### INPUT
== == ==

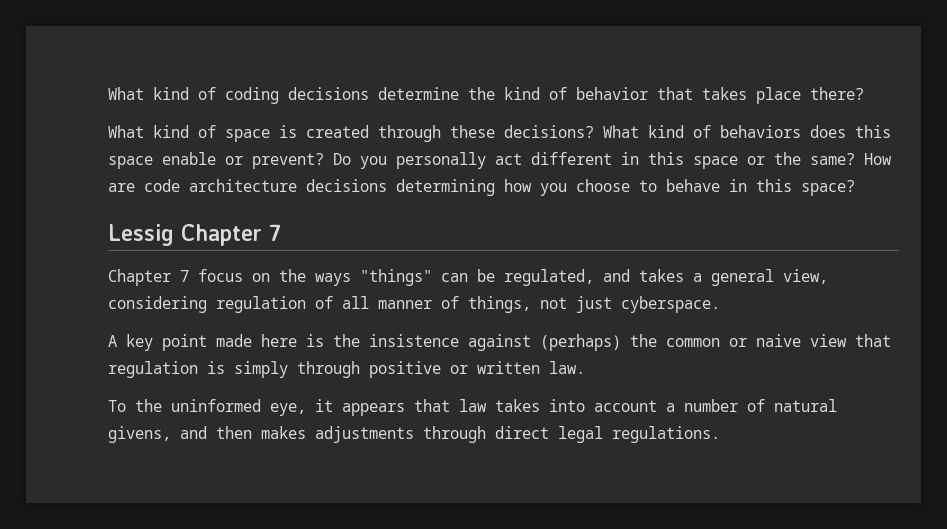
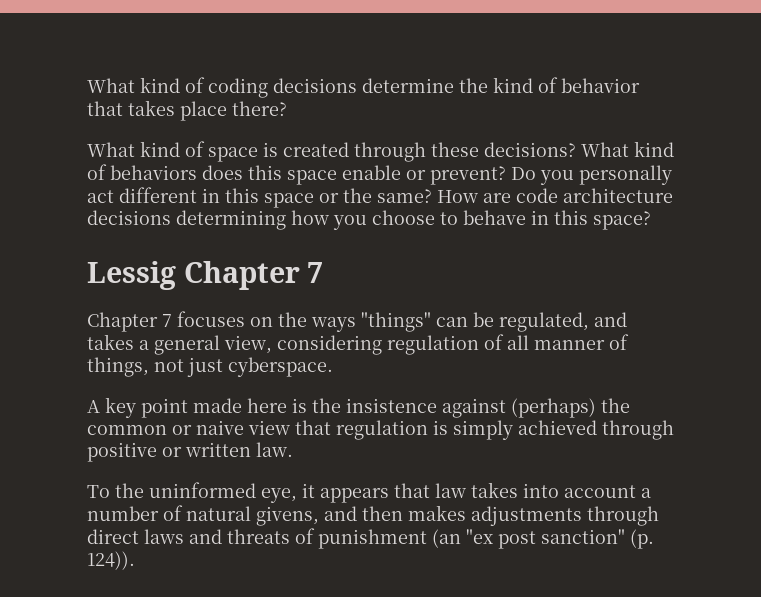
[198,269,243,282] focus -> [177,311,245,327] focuses
(288, 369) none -> [518,420,597,435] achieved
[558,426,720,443] legal regulations. -> [144,528,654,549] [87,551,135,570] laws and threats of punishment (an "ex post sanction" (p. 124)).

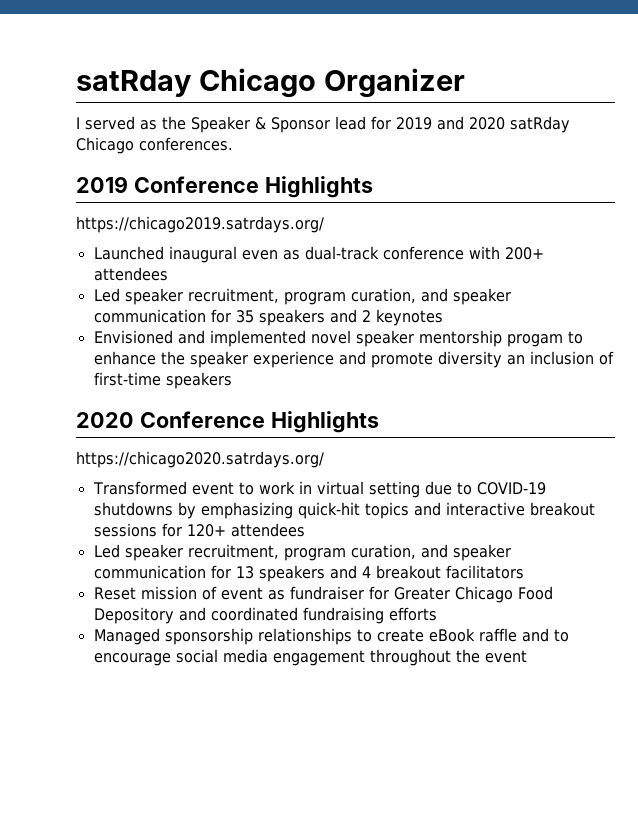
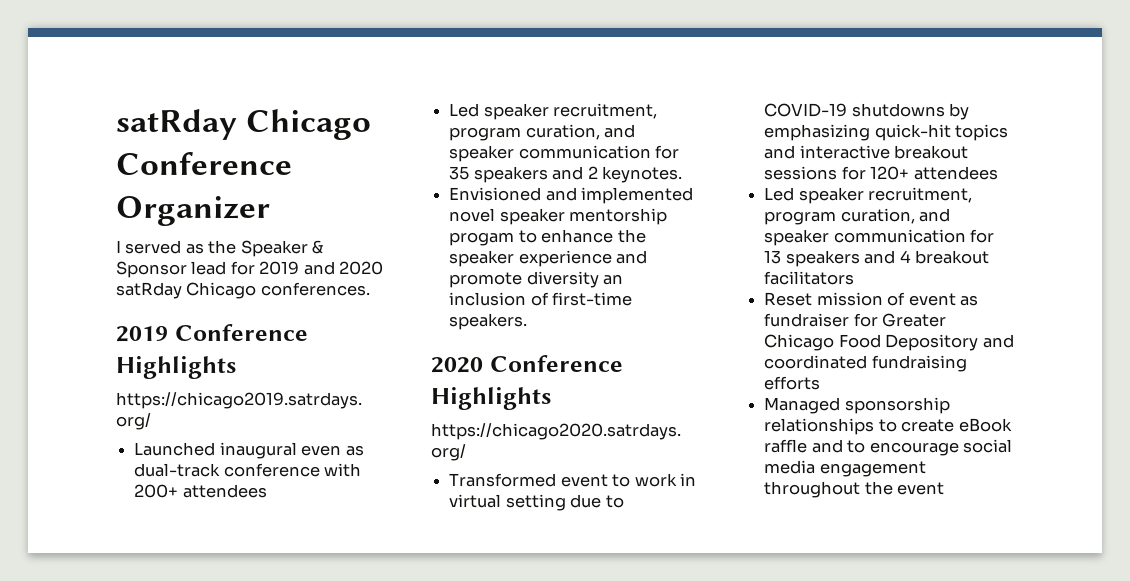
[76,68,316,98] satRday Chicago -> [116,109,372,140] [116,152,292,175] satRday Chicago Conference
[375,309,443,326] keynotes -> [601,166,682,183] keynotes.
[165,372,232,389] speakers -> [449,313,528,330] speakers.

== == ==

### TASK BRIEF
For each record above, write it out exactly and omit any picture.

### EXPECTED OUTPUT
[198,269,243,282] focus -> [177,311,245,327] focuses
(288, 369) none -> [518,420,597,435] achieved
[558,426,720,443] legal regulations. -> [144,528,654,549] [87,551,135,570] laws and threats of punishment (an "ex post sanction" (p. 124)).

[76,68,316,98] satRday Chicago -> [116,109,372,140] [116,152,292,175] satRday Chicago Conference
[375,309,443,326] keynotes -> [601,166,682,183] keynotes.
[165,372,232,389] speakers -> [449,313,528,330] speakers.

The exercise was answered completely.